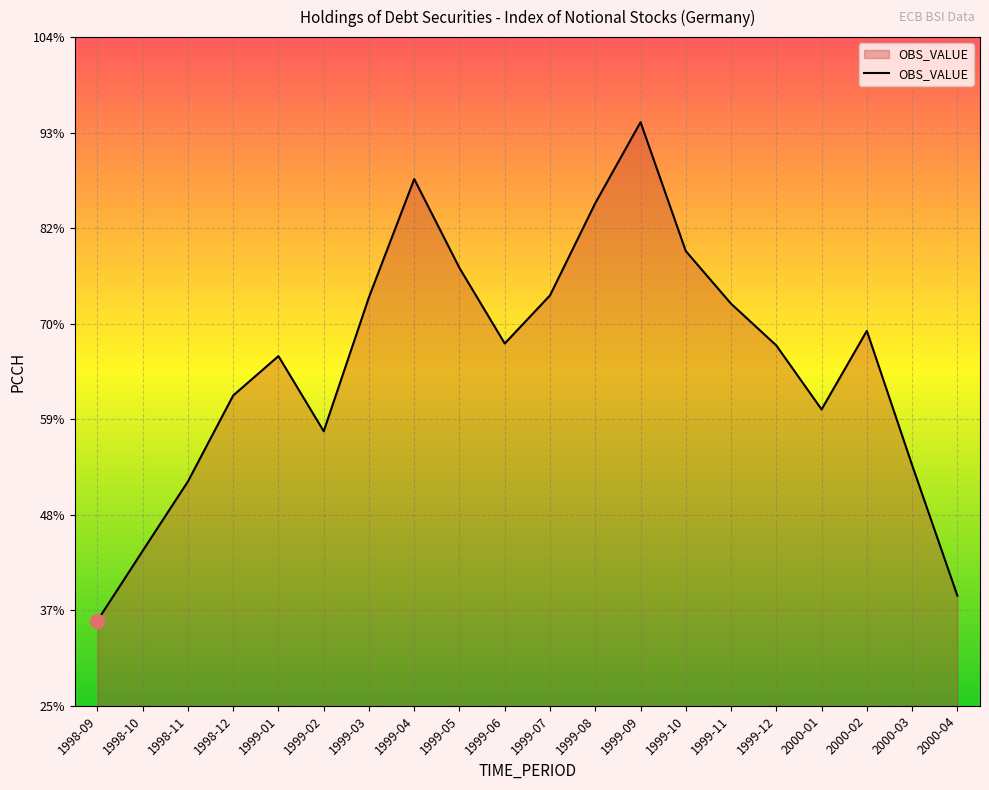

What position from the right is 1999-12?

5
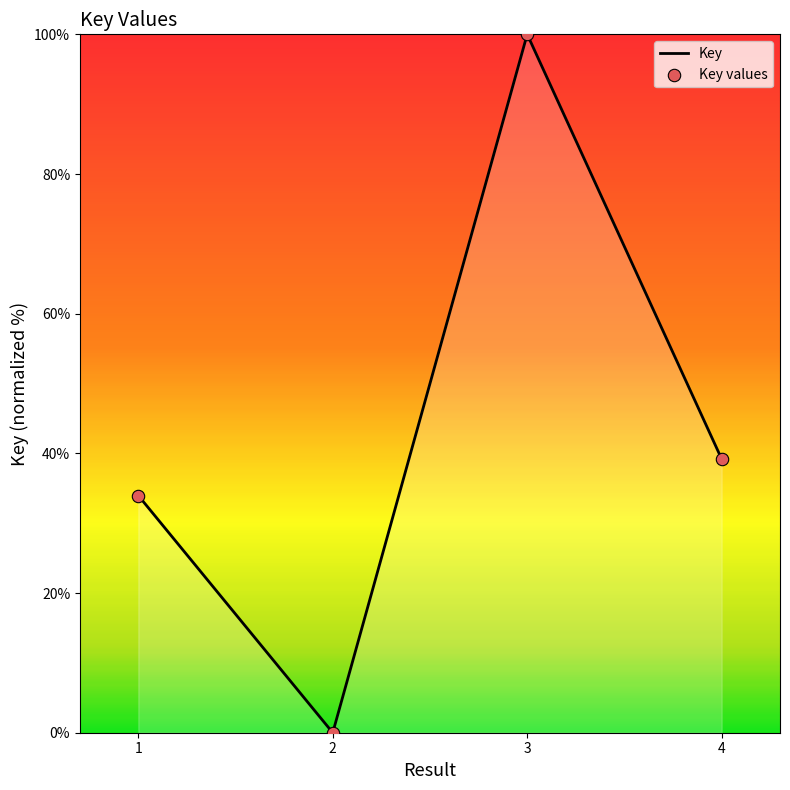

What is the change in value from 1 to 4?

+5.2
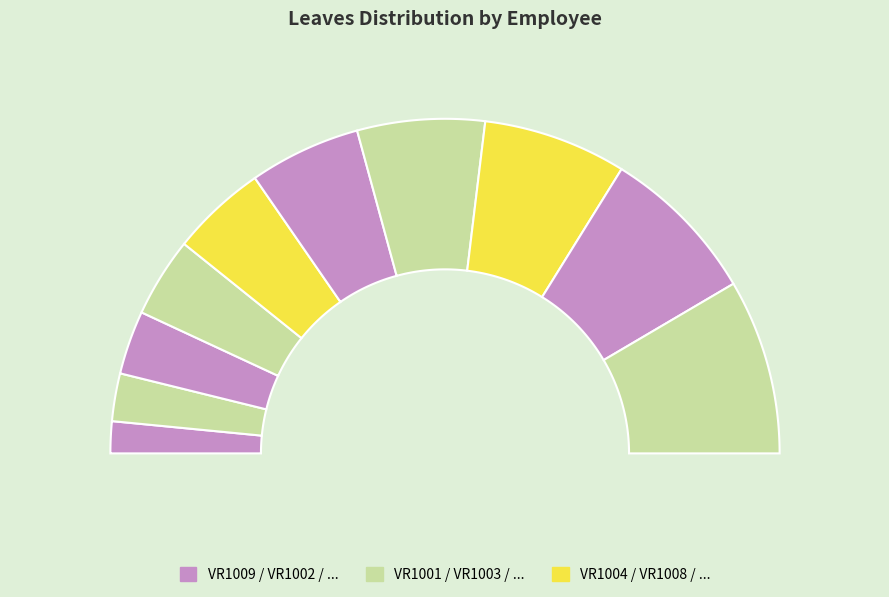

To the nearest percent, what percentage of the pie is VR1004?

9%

==

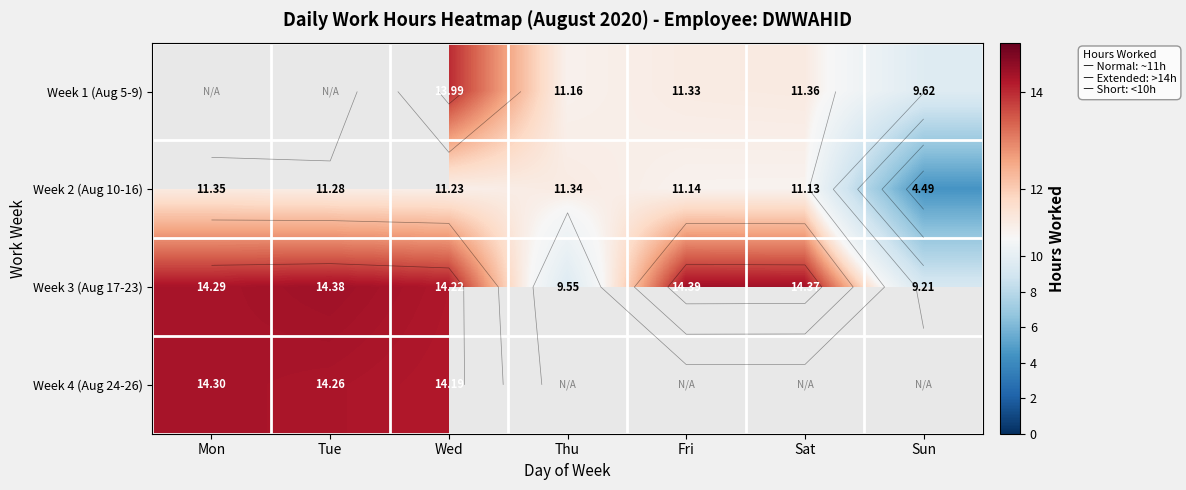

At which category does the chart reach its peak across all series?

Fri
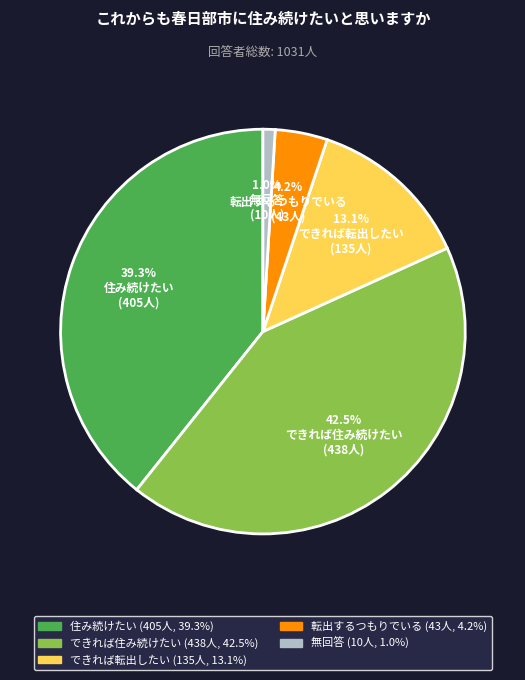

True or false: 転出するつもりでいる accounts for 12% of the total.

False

--

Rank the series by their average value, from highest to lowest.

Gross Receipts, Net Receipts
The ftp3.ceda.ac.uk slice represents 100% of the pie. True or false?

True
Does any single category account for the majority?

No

— Exercise description —
Return the stretch of the listing from the line containing "What position from the right is 1999-12?" through the line containing "To the nearest", word for word and with both of those lines included. Leave the pictures out.

— Answer area —
What position from the right is 1999-12?

5

What is the change in value from 1 to 4?

+5.2

To the nearest percent, what percentage of the pie is VR1004?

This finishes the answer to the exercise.